Available data below:
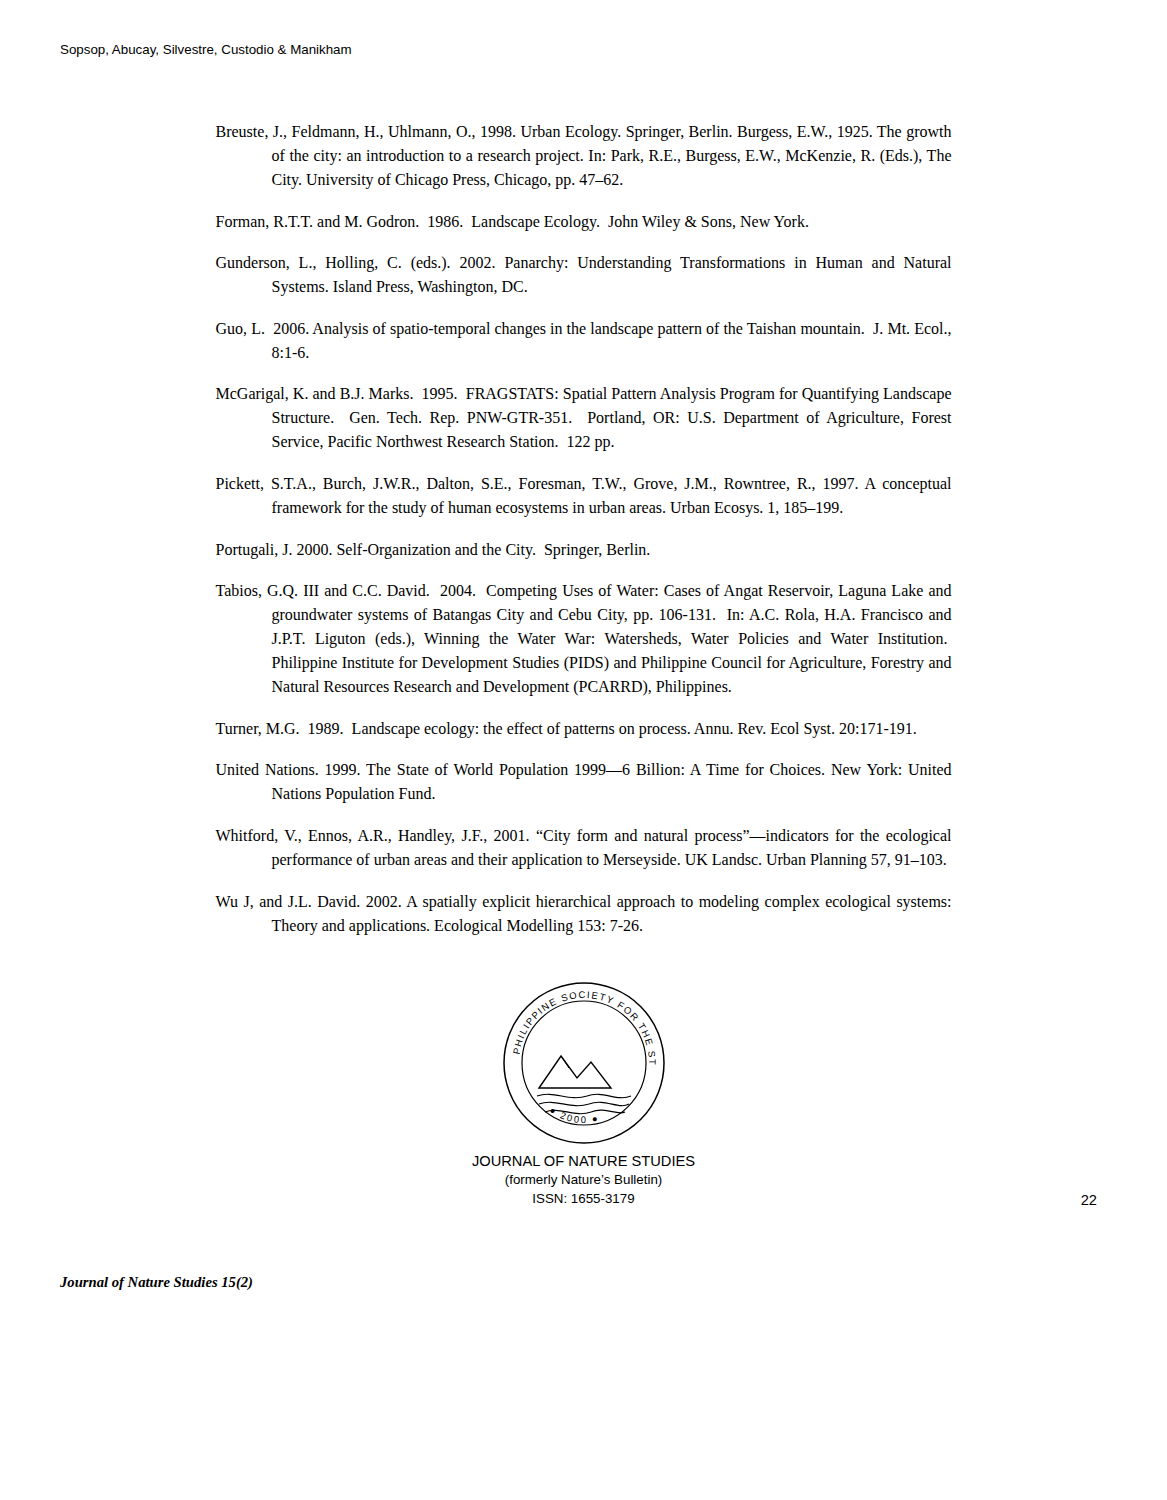Sopsop, Abucay, Silvestre, Custodio & Manikham
Breuste, J., Feldmann, H., Uhlmann, O., 1998. Urban Ecology. Springer, Berlin. Burgess, E.W., 1925. The growth of the city: an introduction to a research project. In: Park, R.E., Burgess, E.W., McKenzie, R. (Eds.), The City. University of Chicago Press, Chicago, pp. 47–62.
Forman, R.T.T. and M. Godron. 1986. Landscape Ecology. John Wiley & Sons, New York.
Gunderson, L., Holling, C. (eds.). 2002. Panarchy: Understanding Transformations in Human and Natural Systems. Island Press, Washington, DC.
Guo, L. 2006. Analysis of spatio-temporal changes in the landscape pattern of the Taishan mountain. J. Mt. Ecol., 8:1-6.
McGarigal, K. and B.J. Marks. 1995. FRAGSTATS: Spatial Pattern Analysis Program for Quantifying Landscape Structure. Gen. Tech. Rep. PNW-GTR-351. Portland, OR: U.S. Department of Agriculture, Forest Service, Pacific Northwest Research Station. 122 pp.
Pickett, S.T.A., Burch, J.W.R., Dalton, S.E., Foresman, T.W., Grove, J.M., Rowntree, R., 1997. A conceptual framework for the study of human ecosystems in urban areas. Urban Ecosys. 1, 185–199.
Portugali, J. 2000. Self-Organization and the City. Springer, Berlin.
Tabios, G.Q. III and C.C. David. 2004. Competing Uses of Water: Cases of Angat Reservoir, Laguna Lake and groundwater systems of Batangas City and Cebu City, pp. 106-131. In: A.C. Rola, H.A. Francisco and J.P.T. Liguton (eds.), Winning the Water War: Watersheds, Water Policies and Water Institution. Philippine Institute for Development Studies (PIDS) and Philippine Council for Agriculture, Forestry and Natural Resources Research and Development (PCARRD), Philippines.
Turner, M.G. 1989. Landscape ecology: the effect of patterns on process. Annu. Rev. Ecol Syst. 20:171-191.
United Nations. 1999. The State of World Population 1999—6 Billion: A Time for Choices. New York: United Nations Population Fund.
Whitford, V., Ennos, A.R., Handley, J.F., 2001. “City form and natural process”—indicators for the ecological performance of urban areas and their application to Merseyside. UK Landsc. Urban Planning 57, 91–103.
Wu J, and J.L. David. 2002. A spatially explicit hierarchical approach to modeling complex ecological systems: Theory and applications. Ecological Modelling 153: 7-26.
PHILIPPINE SOCIETY FOR THE STUDY OF NATURE ● 2000 ●
JOURNAL OF NATURE STUDIES
(formerly Nature’s Bulletin)
ISSN: 1655-3179
22
Journal of Nature Studies 15(2)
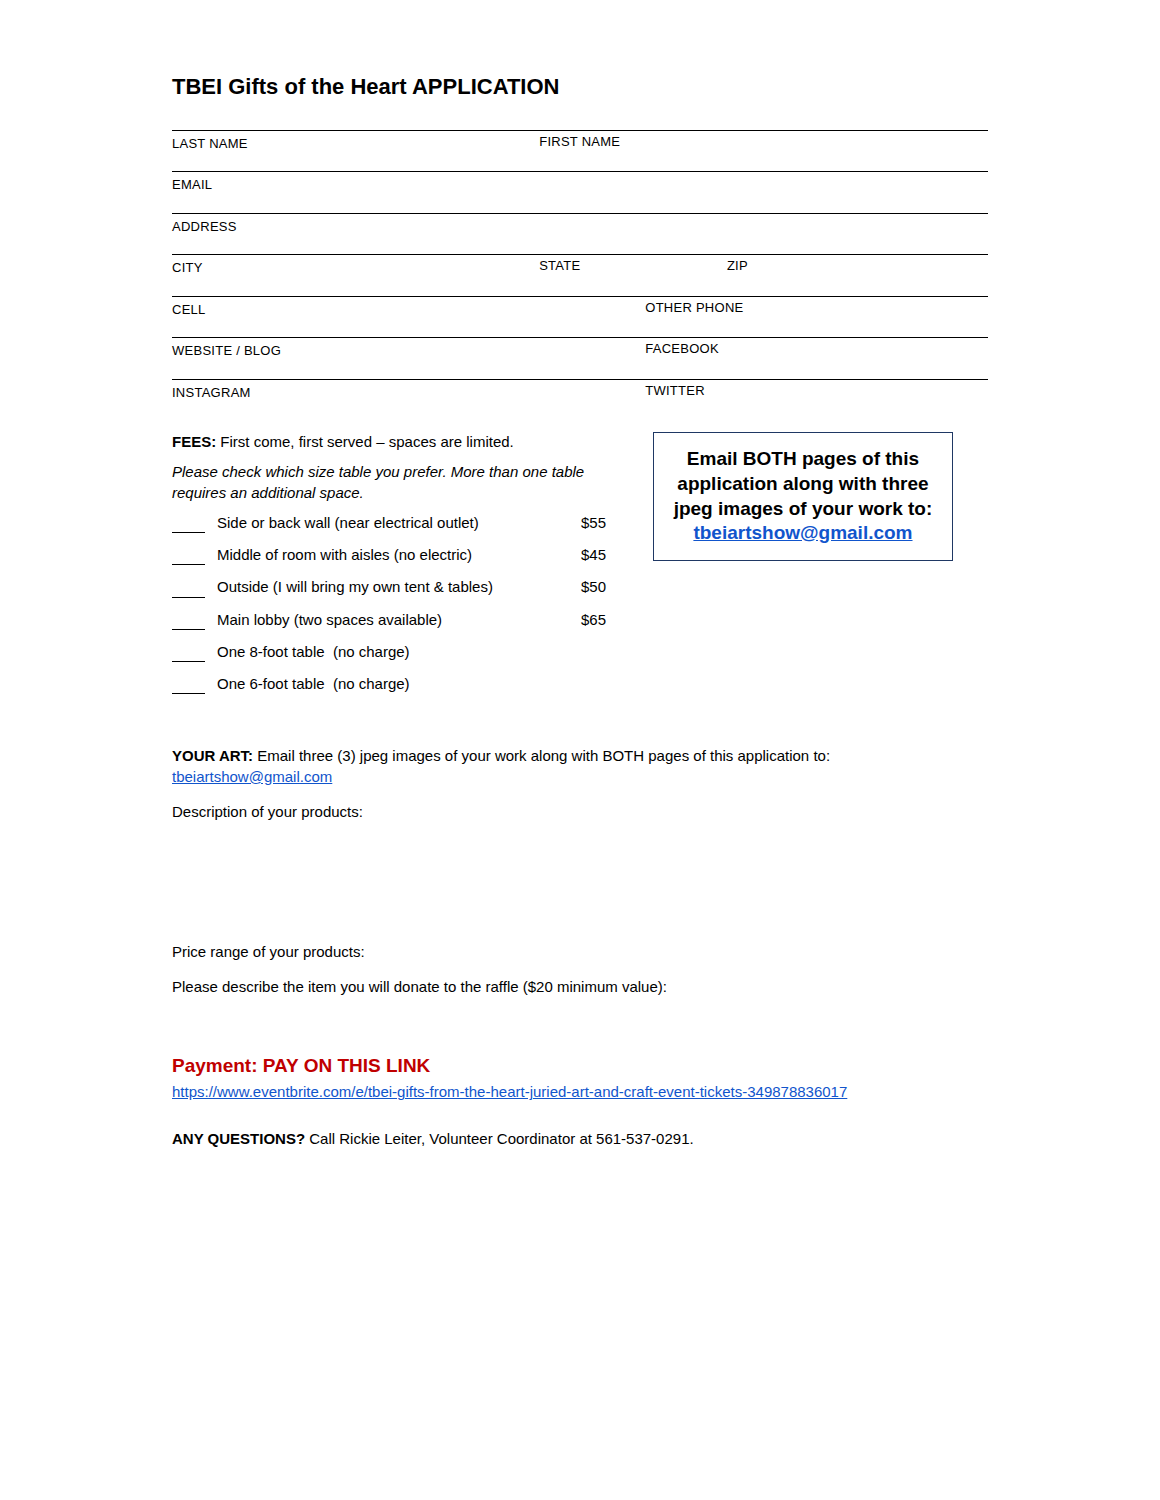TBEI Gifts of the Heart APPLICATION
LAST NAME FIRST NAME
EMAIL
ADDRESS
CITY STATE ZIP
CELL OTHER PHONE
WEBSITE / BLOG FACEBOOK
INSTAGRAM TWITTER
FEES: First come, first served – spaces are limited.
Please check which size table you prefer. More than one table requires an additional space.
Side or back wall (near electrical outlet) $55
Middle of room with aisles (no electric) $45
Outside (I will bring my own tent & tables) $50
Main lobby (two spaces available) $65
One 8-foot table (no charge)
One 6-foot table (no charge)
Email BOTH pages of this application along with three jpeg images of your work to:
tbeiartshow@gmail.com
YOUR ART: Email three (3) jpeg images of your work along with BOTH pages of this application to: tbeiartshow@gmail.com
Description of your products:
Price range of your products:
Please describe the item you will donate to the raffle ($20 minimum value):
Payment: PAY ON THIS LINK
https://www.eventbrite.com/e/tbei-gifts-from-the-heart-juried-art-and-craft-event-tickets-349878836017
ANY QUESTIONS? Call Rickie Leiter, Volunteer Coordinator at 561-537-0291.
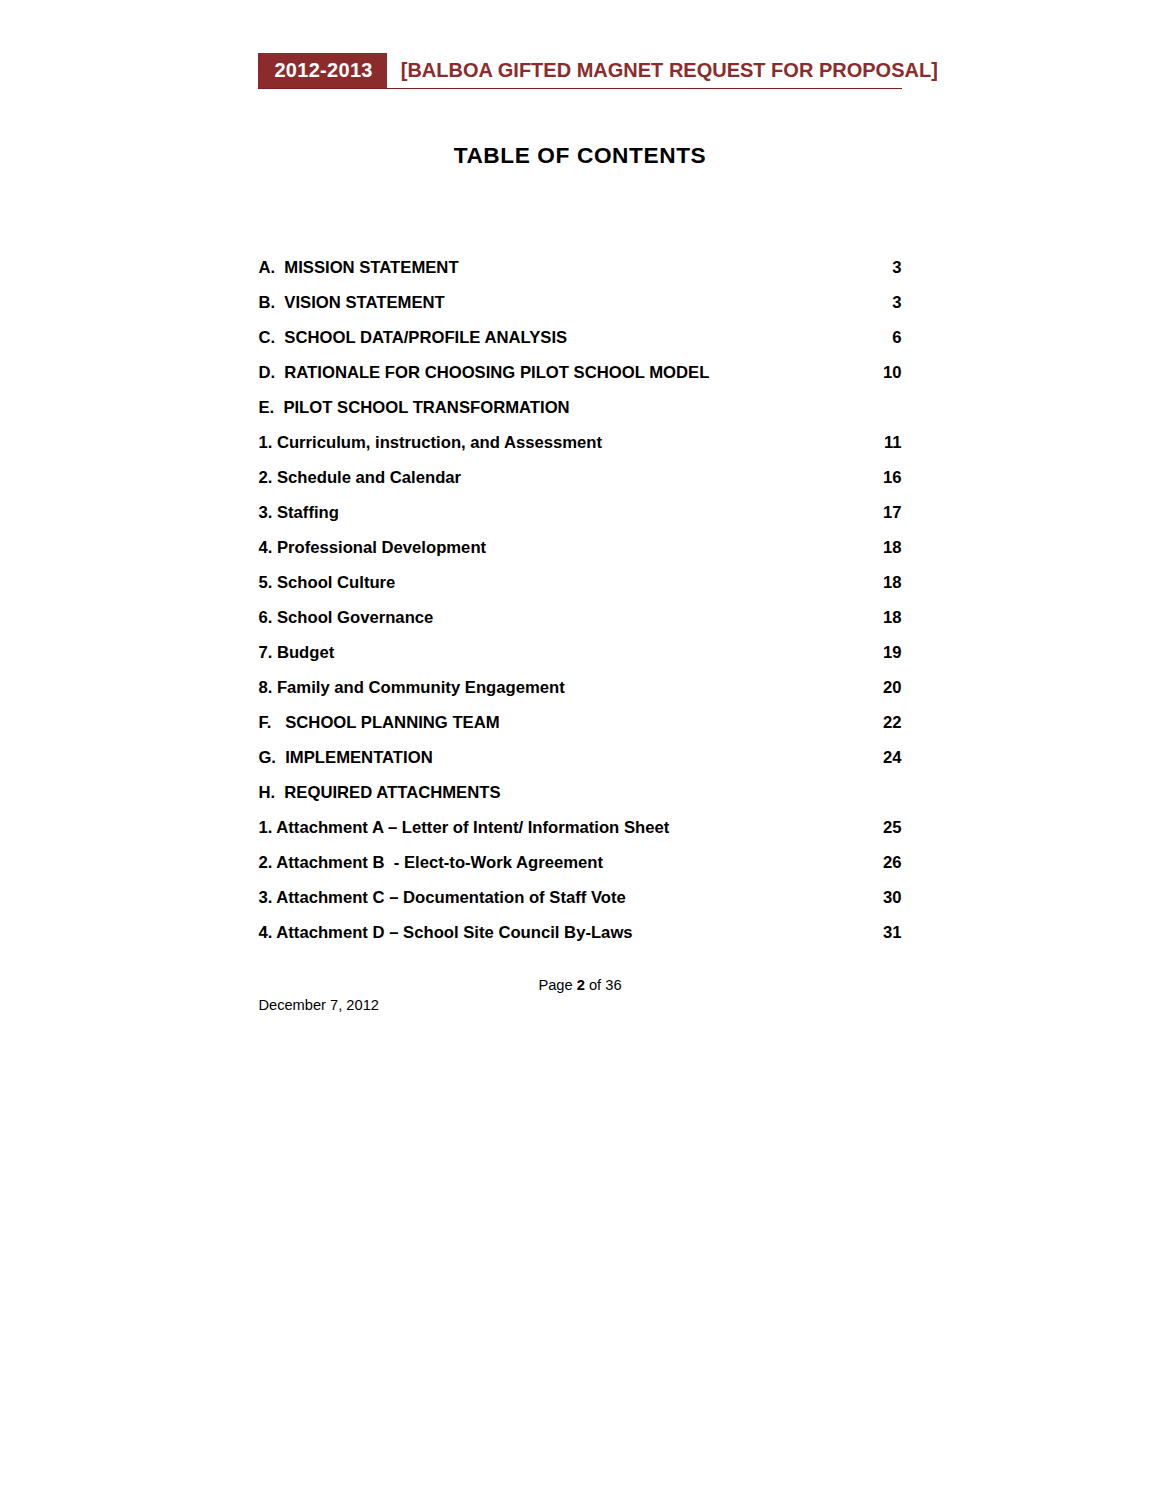2012-2013
[BALBOA GIFTED MAGNET REQUEST FOR PROPOSAL]
TABLE OF CONTENTS
| A. MISSION STATEMENT | 3 |
| B. VISION STATEMENT | 3 |
| C. SCHOOL DATA/PROFILE ANALYSIS | 6 |
| D. RATIONALE FOR CHOOSING PILOT SCHOOL MODEL | 10 |
| E. PILOT SCHOOL TRANSFORMATION | |
| 1. Curriculum, instruction, and Assessment | 11 |
| 2. Schedule and Calendar | 16 |
| 3. Staffing | 17 |
| 4. Professional Development | 18 |
| 5. School Culture | 18 |
| 6. School Governance | 18 |
| 7. Budget | 19 |
| 8. Family and Community Engagement | 20 |
| F. SCHOOL PLANNING TEAM | 22 |
| G. IMPLEMENTATION | 24 |
| H. REQUIRED ATTACHMENTS | |
| 1. Attachment A – Letter of Intent/ Information Sheet | 25 |
| 2. Attachment B - Elect-to-Work Agreement | 26 |
| 3. Attachment C – Documentation of Staff Vote | 30 |
| 4. Attachment D – School Site Council By-Laws | 31 |
Page 2 of 36
December 7, 2012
End of Available data.
The answer is to be the lines of the listing from the first through the one with "Gunderson, L., Holling, C.", reproduced exactly, without any pictures.

Sopsop, Abucay, Silvestre, Custodio & Manikham
Breuste, J., Feldmann, H., Uhlmann, O., 1998. Urban Ecology. Springer, Berlin. Burgess, E.W., 1925. The growth of the city: an introduction to a research project. In: Park, R.E., Burgess, E.W., McKenzie, R. (Eds.), The City. University of Chicago Press, Chicago, pp. 47–62.
Forman, R.T.T. and M. Godron. 1986. Landscape Ecology. John Wiley & Sons, New York.
Gunderson, L., Holling, C. (eds.). 2002. Panarchy: Understanding Transformations in Human and Natural Systems. Island Press, Washington, DC.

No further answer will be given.